Anil Chawan

Personal information
- Full name: Anil Chawan
- Date of birth: 27 April 1999 (age 27)
- Place of birth: Karnataka, India
- Height: 1.82 m (6 ft 0 in)
- Positions: Centre-back; right-back;

Team information
- Current team: Inter Kashi
- Number: 27

Youth career
- 2012: Sporting Goa
- 2013: Dempo
- 2014–2017: Sesa FA youth
- 2017: Bardez

Senior career*
- Years: Team / Apps / (Gls)
- 2017–2019: Sesa / 12 / (2)
- 2019–2020: ATK / 0 / (0)
- 2019–2020: → ATK B (loan) / 11 / (0)
- 2020–2021: East Bengal / 0 / (0)
- 2021–2022: Rajasthan United / 14 / (1)
- 2023: Bengaluru United / 12 / (0)
- 2023–: Inter Kashi / 8 / (0)

= Anil Chawan =

Indian footballer

Anil Chawan, born 27 April 1999 is an Indian professional footballer who plays as a defender for I-League club Inter Kashi.

==Club career==
===Youth===
Hailing from Karnataka, Chawan's professional career journey began in the neighbouring state of Goa, where the then fifteen-year-old was selected for Sesa Football Academy.
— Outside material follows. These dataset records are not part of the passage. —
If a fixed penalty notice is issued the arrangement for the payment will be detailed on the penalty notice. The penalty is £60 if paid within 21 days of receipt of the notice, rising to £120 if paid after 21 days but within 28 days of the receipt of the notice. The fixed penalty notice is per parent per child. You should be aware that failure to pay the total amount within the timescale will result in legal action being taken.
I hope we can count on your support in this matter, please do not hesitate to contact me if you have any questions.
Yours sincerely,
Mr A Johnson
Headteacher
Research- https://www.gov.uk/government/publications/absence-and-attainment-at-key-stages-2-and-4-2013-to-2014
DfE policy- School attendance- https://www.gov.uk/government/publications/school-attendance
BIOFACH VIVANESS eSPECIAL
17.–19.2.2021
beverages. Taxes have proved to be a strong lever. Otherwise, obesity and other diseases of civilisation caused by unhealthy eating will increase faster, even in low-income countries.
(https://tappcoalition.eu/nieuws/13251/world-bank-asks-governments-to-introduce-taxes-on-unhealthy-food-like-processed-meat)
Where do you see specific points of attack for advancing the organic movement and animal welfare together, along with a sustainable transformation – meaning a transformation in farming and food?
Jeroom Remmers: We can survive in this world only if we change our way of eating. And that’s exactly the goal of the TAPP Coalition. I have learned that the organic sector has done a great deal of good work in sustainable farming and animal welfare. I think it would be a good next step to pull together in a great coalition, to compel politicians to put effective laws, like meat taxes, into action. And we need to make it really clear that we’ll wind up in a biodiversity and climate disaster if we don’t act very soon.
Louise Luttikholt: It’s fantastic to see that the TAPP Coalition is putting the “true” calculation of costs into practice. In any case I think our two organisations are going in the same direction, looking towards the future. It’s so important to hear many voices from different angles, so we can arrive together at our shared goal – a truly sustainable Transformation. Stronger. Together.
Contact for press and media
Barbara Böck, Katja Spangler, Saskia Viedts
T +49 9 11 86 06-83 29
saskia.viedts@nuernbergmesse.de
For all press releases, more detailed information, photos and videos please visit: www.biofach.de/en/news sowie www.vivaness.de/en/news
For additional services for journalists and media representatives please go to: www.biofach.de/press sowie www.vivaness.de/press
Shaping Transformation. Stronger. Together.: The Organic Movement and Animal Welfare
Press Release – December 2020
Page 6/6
As a defender, he was regarded as one of the bright talents from the Sesa Academy's batch by the coaches which soon led to his promotion to the Sesa's senior squad two years later.

===Sesa===
At the age of eighteen, Chawan was promoted to the senior side of Sesa which participated in the Goa First Division League, the second-tier league of Goa. He captained the Sesa's side in the 2018–19 season where he delivered a notable performance with two goals and five assists to his name over twelve games played, thus helping the team in promotion to Goa Professional League, the top-tier league of the state. In the league's campaign, Chawan also bagged three man of the match awards. The 2018–19 season with Sesa was noticed by the Indian Super League side ATK who signed him for the 2019–20 season, marking a leap in the Chawan's career.

===ATK===
On 24 July 2019, Chawan was signed by the then ISL side ATK for the 2019–20 season of club's campaign. Marking him as the only second player after Denzil Franco from Sesa to have ever signed for ATK. He was registered into the ATK squad led by Antonio Habas for the club's preseason and was on the bench for ATK's opening game against Kerala Blasters away at Kochi. He was then selected for ATK's Reserve side where he was handed over the captain's armband for I-League 2nd Disvision. He also played all three matches in the 2019 Durand Cup for ATK including the famous victory over one of the Kolkata giants, Mohammmedan SC. He made eleven appearances in total for the ATK Reserves side and was also part of the ATK senior squad that clinched the 2019–20 Indian Super League title.

===East Bengal===
After his stint at three-time champions ATK and their Reserve side, Chawan then signed for East Bengal and was announced to be part of the squad in 2020–21 season. Like the previous stint, Chawan in East Bengal lacked of any match time in the senior team and spent his time with reserves side. However, not much is known of his time at the club. In the next season he would then move to I-League side Rajasthan United.

===Rajasthan United===
Chawan signed for Rajasthan United in December 2021 as part of the club's winter signings in the 2021-22 I-League campaign. Chawan made fourteen appearances for the club and scored his first I-League goal that came in a winning encounter against Sreenidi Deccan.

===Bengaluru United===
Returning to his state in 2023, Chawan signed for Bengaluru United and captained the side four times in the club's I-League 2nd Division where the club went on to qualify for the final round but was unable to make a cut for the I-League promotion.

===Inter Kashi===
Although Chawan was unable to taste the success of I-League promotion with Bengaluru United, he was then signed by Inter Kashi which enabled him to return to the league after a season's gap. Chawan has made eleven appearances so far for the Varanasi-based club in the ongoing season of I-League.